Carr’s prose suffers from that strange combination of folksiness and asperity that besets many American journalists, but you can still appreciate the fine grain of his argument. Discussing our increasing reliance on GPS navigation (and sketching a disturbing near future in which our smartphones direct us around the interiors of buildings as effectively as they guide us between them), Carr convincingly shows that we are becoming insensible of our environment, while it remains the case — to paraphrase Joni Mitchell — that we don’t know what capabilities we’ve got till they’re gone.

This, Carr suggests, is because the ways in which automation impoverishes our experience of the world mimic our own innate capacity for what cognitive scientists term ‘automaticity’ — namely, those forms of ‘unconscious’ knowledge that are implicit in human skills as diverse as scything meadow grass and playing Sibelius’s violin concerto.
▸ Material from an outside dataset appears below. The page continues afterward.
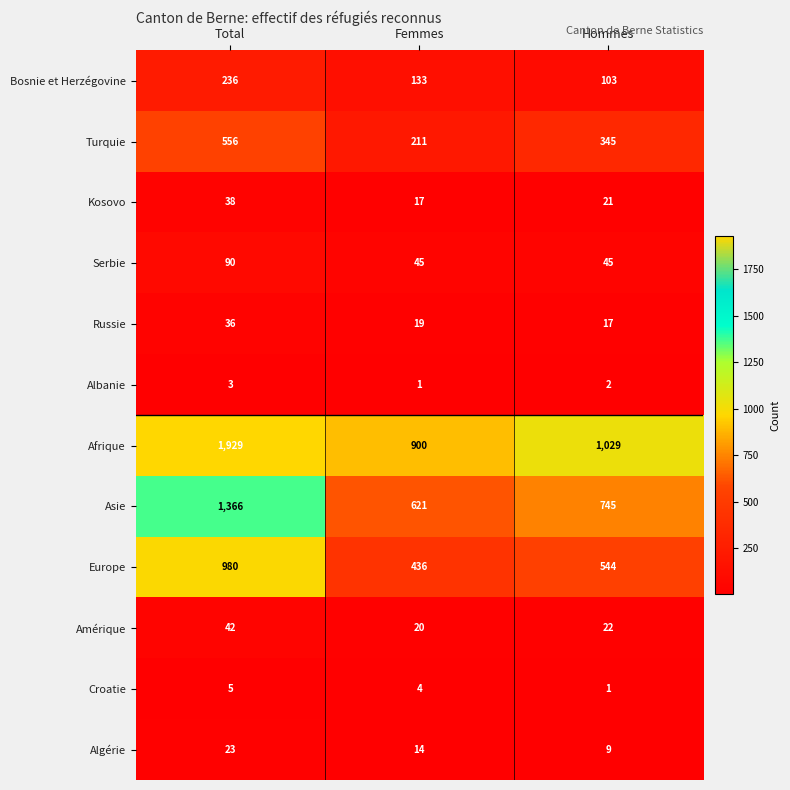

List the series in order of their peak value, lowest first.

Albanie, Croatie, Algérie, Russie, Kosovo, Amérique, Serbie, Bosnie et Herzégovine, Turquie, Europe, Asie, Afrique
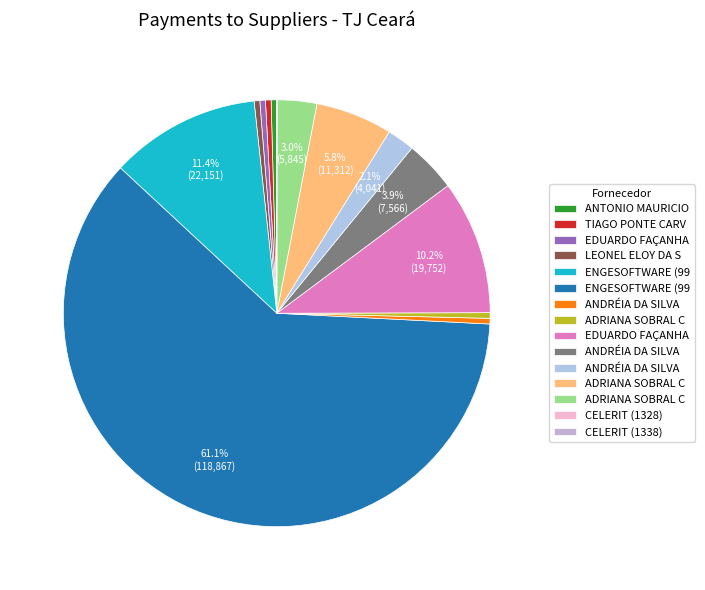

Count the number of slices in the pie.

15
This is where Carr moves, via ergonomics, into the metaphysical realm — hardly what you expect in a Zeitgeist tome that will doubtless be prominently displayed at airport bookstalls (thereby giving quite a few business travellers an uneasy flight).

Drawing on the thinking of phenomenologists such as Martin Heidegger and Maurice Merleau-Ponty, Carr describes the human subject as necessarily embodied, and therefore dependent for its full realisation on a rich plethora of adaptive physical responses to an ever-changing world. It’s a seductive picture, and one that has animated almost all critiques of technology since Wordsworth went in search of some daffodils to commune with. But while it may have emotive power, alerting us to the atrophy of our inherent biophilia (the love our species has for all others), I’m not sure it can prevent the rise of the computers, any more than the Romantics stopped the clocks of industrialisation.

The problem, I suspect, lies with Carr’s privileging of human sentience over all other forms of intelligence (he observes caustically that no matter how many near-instantaneous calculations the biggest mainframes can perform, they still haven’t a scintilla of self-awareness). It’s an attitude that itself rests on an uncritical acceptance of that bundle of prejudices and wishful thinking we term ‘humanism’. While ostensibly a foe of the Cartesian dualism he sees lurking behind our openness to these technologies (after all, how can immaterial ‘mind stuff’ really be affected by gross materiality?), towards the end of his book Carr swishes into the transcendentalism of Emerson and Robert Frost and begins referring — quite casually — to our ‘soul’.

But such numinous speculations count for little against the facts on the ground and in the sky: automation is part of a viciously virtuous cycle of profit, and that — in the context of late capitalism — renders it altogether ineluctable. Carr is too smart to fall for the old utopian fantasies — whether Marxian or corporatist — of technology releasing us from toil into the sunny uplands of a leisured heaven on earth, but he’s also too mired in the current pieties of humanism to grasp that by appealing to the human ‘soul’ he is in fact calling upon a deus ex machina to save us from our handheld devices.